★★★
ジャケットからしてモロだが、本作は要するにポール・ウェラー版『村の緑を守る会』なのだ(ってことは小野島大も書いてましたな)。ジャム時代には「David Watts」や「Dead End Street」をカヴァーしていたし、彼がこういうキンクス的なアルバムを作ったことには何の不思議もないんだけど、映画『ホット・ファズ』の感想でも書いたような最近の密かなキンクス・ブームは、2010年代に向けた傾向として記憶に留めておく必要があると思った。

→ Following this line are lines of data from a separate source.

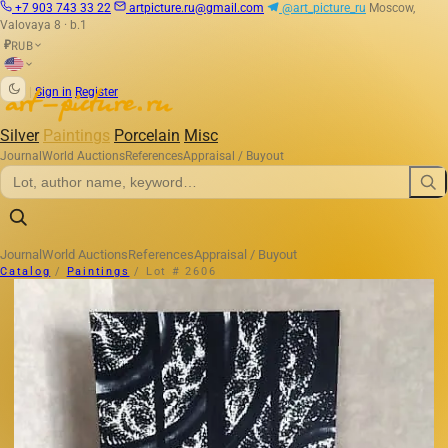
+7 903 743 33 22
artpicture.ru@gmail.com
@art_picture_ru
Moscow,
Valovaya 8 · b.1
RUB
₽
|
Sign in
Register
Silver
Paintings
Porcelain
Misc
Journal
World Auctions
References
Appraisal / Buyout
Journal
World Auctions
References
Appraisal / Buyout
Catalog
/
Paintings
/
Lot # 2606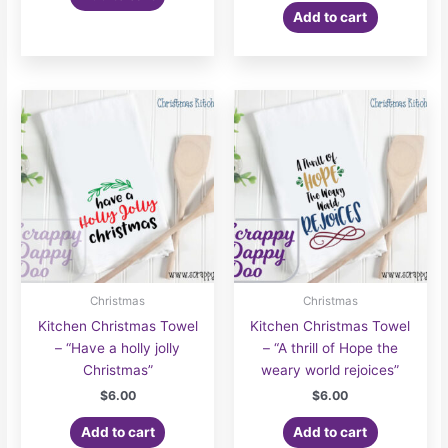
Add to cart
Christmas
Christmas
Kitchen Christmas Towel
Kitchen Christmas Towel
– “Have a holly jolly
– “A thrill of Hope the
Christmas”
weary world rejoices”
$
6.00
$
6.00
Add to cart
Add to cart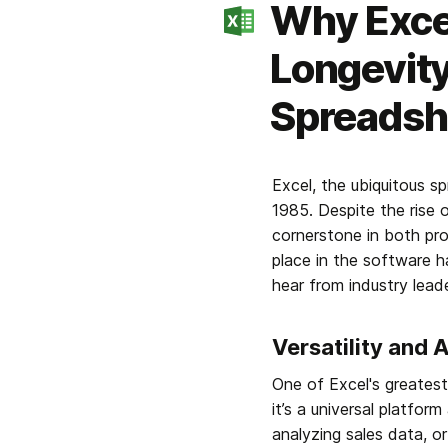
Why Excel
Longevity
Spreadsh
Excel, the ubiquitous s
1985. Despite the rise 
cornerstone in both pro
place in the software h
hear from industry lead
Versatility and 
One of Excel's greatest s
it’s a universal platfo
analyzing sales data, or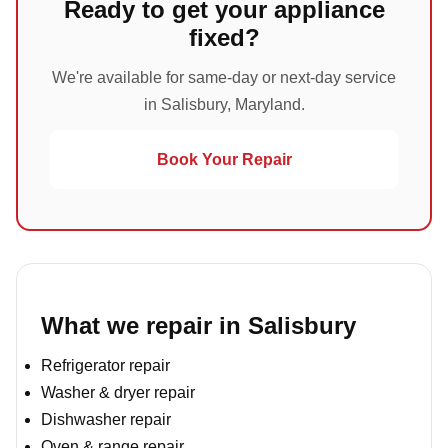
Ready to get your appliance
fixed?
We're available for same-day or next-day service
in Salisbury, Maryland.
Book Your Repair
What we repair in Salisbury
Refrigerator repair
Washer & dryer repair
Dishwasher repair
Oven & range repair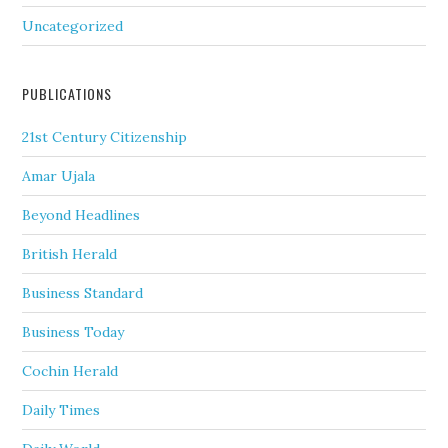
Uncategorized
PUBLICATIONS
21st Century Citizenship
Amar Ujala
Beyond Headlines
British Herald
Business Standard
Business Today
Cochin Herald
Daily Times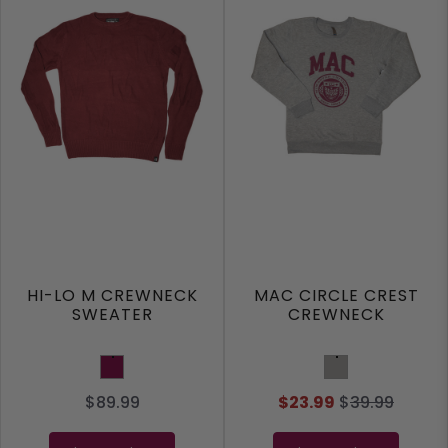
HI-LO M CREWNECK
MAC CIRCLE CREST
SWEATER
CREWNECK
Maroon
Sport Grey
$89.99
$23.99
$
39.99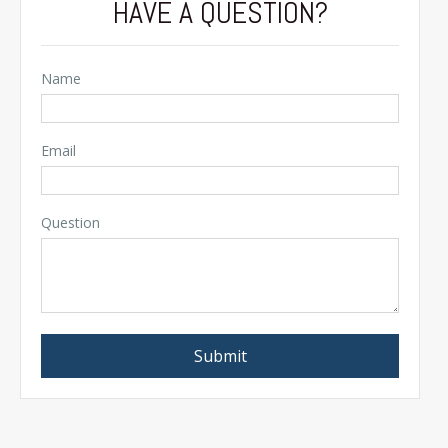
HAVE A QUESTION?
Name
Email
Question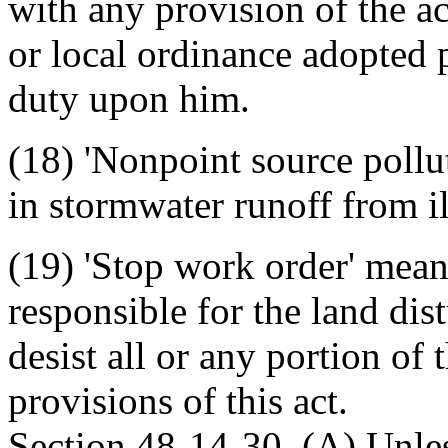
with any provision of the ac
or local ordinance adopted p
duty upon him.
(18) 'Nonpoint source pollu
in stormwater runoff from il
(19) 'Stop work order' mean
responsible for the land dis
desist all or any portion of
provisions of this act.
Section 48-14-30. (A) Unle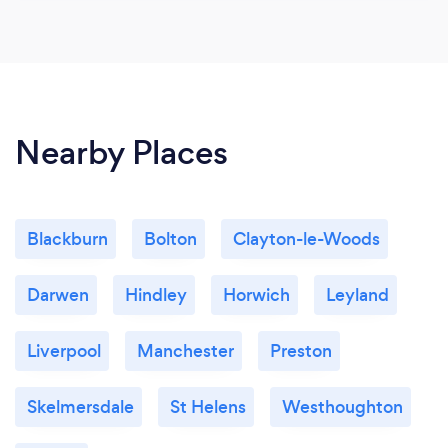
Nearby Places
Blackburn
Bolton
Clayton-le-Woods
Darwen
Hindley
Horwich
Leyland
Liverpool
Manchester
Preston
Skelmersdale
St Helens
Westhoughton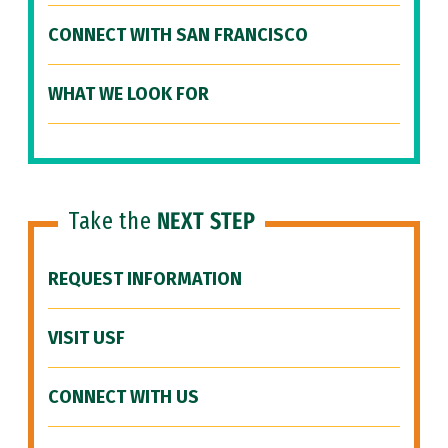
CONNECT WITH SAN FRANCISCO
WHAT WE LOOK FOR
Take the
NEXT STEP
REQUEST INFORMATION
VISIT USF
CONNECT WITH US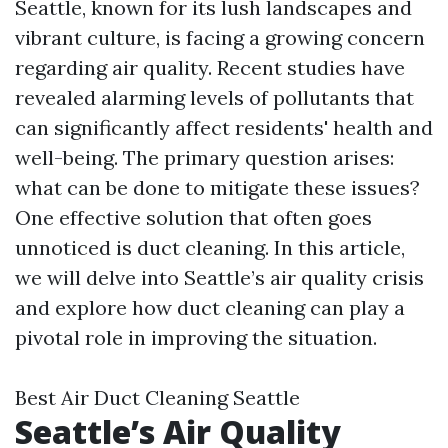
Seattle, known for its lush landscapes and
vibrant culture, is facing a growing concern
regarding air quality. Recent studies have
revealed alarming levels of pollutants that
can significantly affect residents' health and
well-being. The primary question arises:
what can be done to mitigate these issues?
One effective solution that often goes
unnoticed is duct cleaning. In this article,
we will delve into Seattle’s air quality crisis
and explore how duct cleaning can play a
pivotal role in improving the situation.
Best Air Duct Cleaning Seattle
Seattle’s Air Quality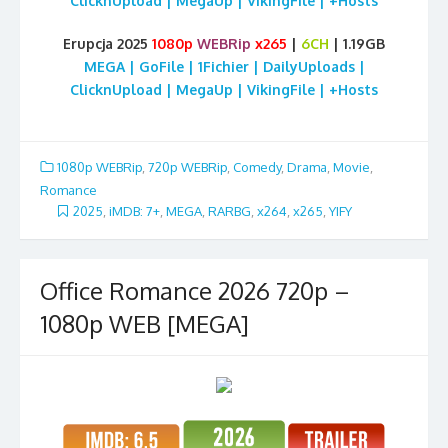
ClicknUpload | MegaUp | VikingFile | +Hosts
Erupcja 2025
1080p
WEBRip
x265
|
6CH
| 1.19GB
MEGA | GoFile | 1Fichier | DailyUploads |
ClicknUpload | MegaUp | VikingFile | +Hosts
1080p WEBRip
,
720p WEBRip
,
Comedy
,
Drama
,
Movie
,
Romance
2025
,
iMDB: 7+
,
MEGA
,
RARBG
,
x264
,
x265
,
YIFY
Office Romance 2026 720p –
1080p WEB [MEGA]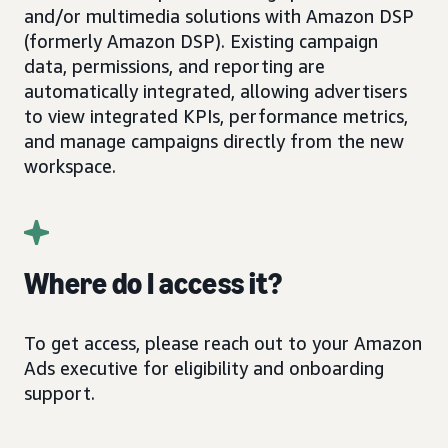
and/or multimedia solutions with Amazon DSP
(formerly Amazon DSP). Existing campaign
data, permissions, and reporting are
automatically integrated, allowing advertisers
to view integrated KPIs, performance metrics,
and manage campaigns directly from the new
workspace.
Where do I access it?
To get access, please reach out to your Amazon
Ads executive for eligibility and onboarding
support.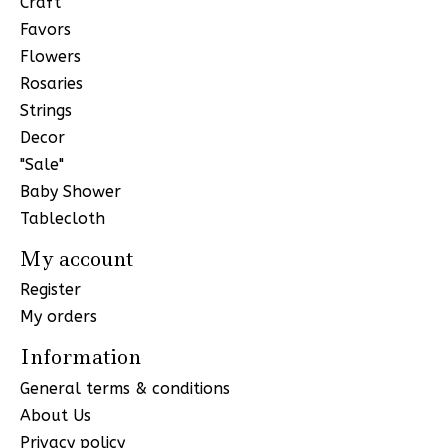
Craft
Favors
Flowers
Rosaries
Strings
Decor
"Sale"
Baby Shower
Tablecloth
My account
Register
My orders
Information
General terms & conditions
About Us
Privacy policy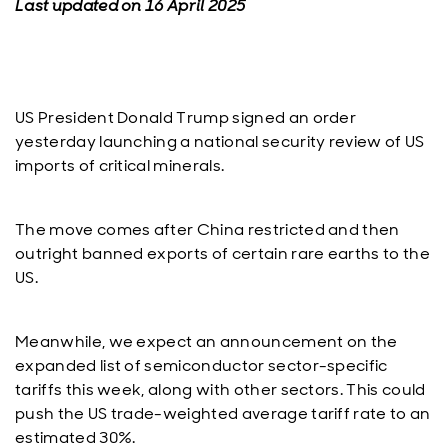
Last updated on 16 April 2025
US President Donald Trump signed an order
yesterday launching a national security review of US
imports of critical minerals.
The move comes after China restricted and then
outright banned exports of certain rare earths to the
US.
Meanwhile, we expect an announcement on the
expanded list of semiconductor sector-specific
tariffs this week, along with other sectors. This could
push the US trade-weighted average tariff rate to an
estimated 30%.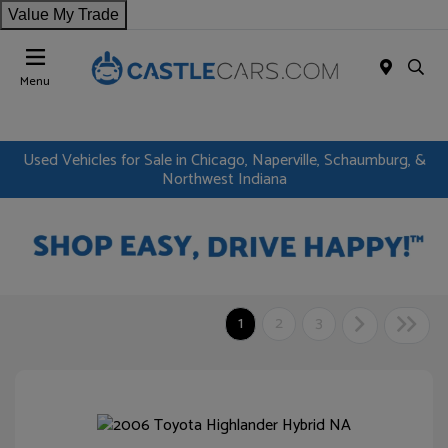
Value My Trade
Menu
Used Vehicles for Sale in Chicago, Naperville, Schaumburg, &
Northwest Indiana
1
2
3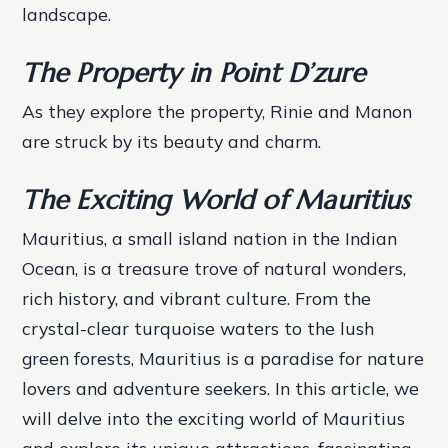
landscape.
The Property in Point D’zure
As they explore the property, Rinie and Manon
are struck by its beauty and charm.
The Exciting World of Mauritius
Mauritius, a small island nation in the Indian
Ocean, is a treasure trove of natural wonders,
rich history, and vibrant culture. From the
crystal-clear turquoise waters to the lush
green forests, Mauritius is a paradise for nature
lovers and adventure seekers. In this article, we
will delve into the exciting world of Mauritius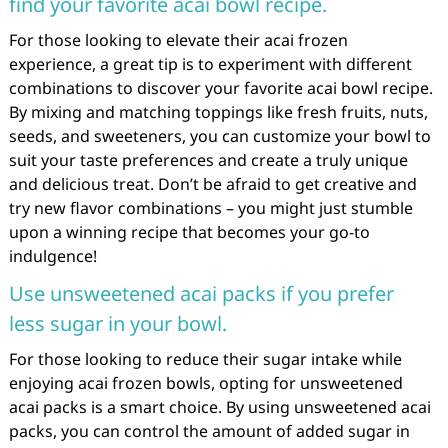
find your favorite acai bowl recipe.
For those looking to elevate their acai frozen
experience, a great tip is to experiment with different
combinations to discover your favorite acai bowl recipe.
By mixing and matching toppings like fresh fruits, nuts,
seeds, and sweeteners, you can customize your bowl to
suit your taste preferences and create a truly unique
and delicious treat. Don’t be afraid to get creative and
try new flavor combinations – you might just stumble
upon a winning recipe that becomes your go-to
indulgence!
Use unsweetened acai packs if you prefer
less sugar in your bowl.
For those looking to reduce their sugar intake while
enjoying acai frozen bowls, opting for unsweetened
acai packs is a smart choice. By using unsweetened acai
packs, you can control the amount of added sugar in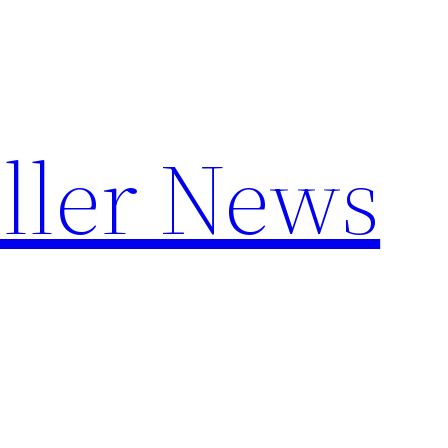
ller News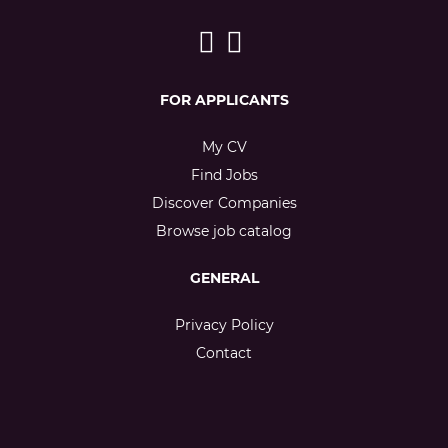
FOR APPLICANTS
My CV
Find Jobs
Discover Companies
Browse job catalog
GENERAL
Privacy Policy
Contact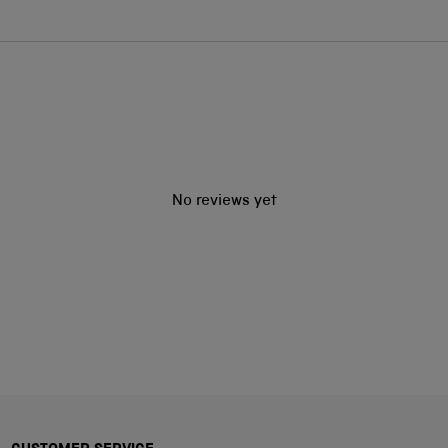
No reviews yet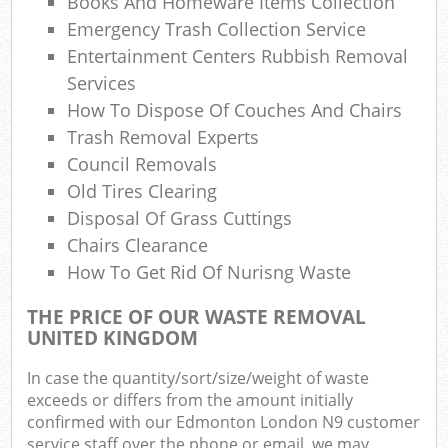
Books And Homeware Items Collection
Emergency Trash Collection Service
Entertainment Centers Rubbish Removal
Services
How To Dispose Of Couches And Chairs
Trash Removal Experts
Council Removals
Old Tires Clearing
Disposal Of Grass Cuttings
Chairs Clearance
How To Get Rid Of Nurisng Waste
THE PRICE OF OUR WASTE REMOVAL
UNITED KINGDOM
In case the quantity/sort/size/weight of waste
exceeds or differs from the amount initially
confirmed with our Edmonton London N9 customer
service staff over the phone or email, we may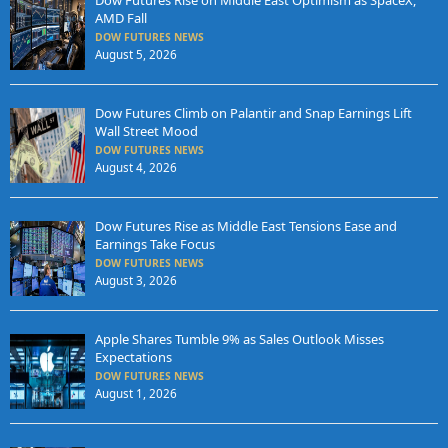
Dow Futures Rise on Middle East Optimism as SpaceX,
AMD Fall
DOW FUTURES NEWS
August 5, 2026
Dow Futures Climb on Palantir and Snap Earnings Lift
Wall Street Mood
DOW FUTURES NEWS
August 4, 2026
Dow Futures Rise as Middle East Tensions Ease and
Earnings Take Focus
DOW FUTURES NEWS
August 3, 2026
Apple Shares Tumble 9% as Sales Outlook Misses
Expectations
DOW FUTURES NEWS
August 1, 2026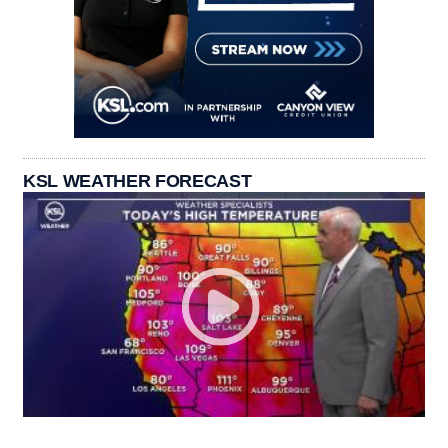
KSL WEATHER FORECAST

ただ、全21曲68分という長尺なので、キャッチーな曲の不在がどうしても気になる。スタイル・カウンシル末期にアシッド・ハウスを意識して作った『Modernism: A New Decade』(まあ、ライラック・タイムまでもがヒプノトーンのプロデュースで「Dreaming」なんてシングルを出していた時代だし)がお蔵入りになって以来、ポール・ウェラーという人は時代と寝るのをやめると同時にキャッチーな曲を書くことも避けるようになってしまった。で、それを続けているうちにキャッチーな曲を書く能力すらも失ってしまったのではないだろうか。まあ、『Catch-Flame!』を聴けば分かる通り、ライヴではそういった部分をジャム時代やスタカン時代の楽曲で補完しているから問題はないにしても、オリジナル・アルバムだとどうしても不満は残ってしまうわな。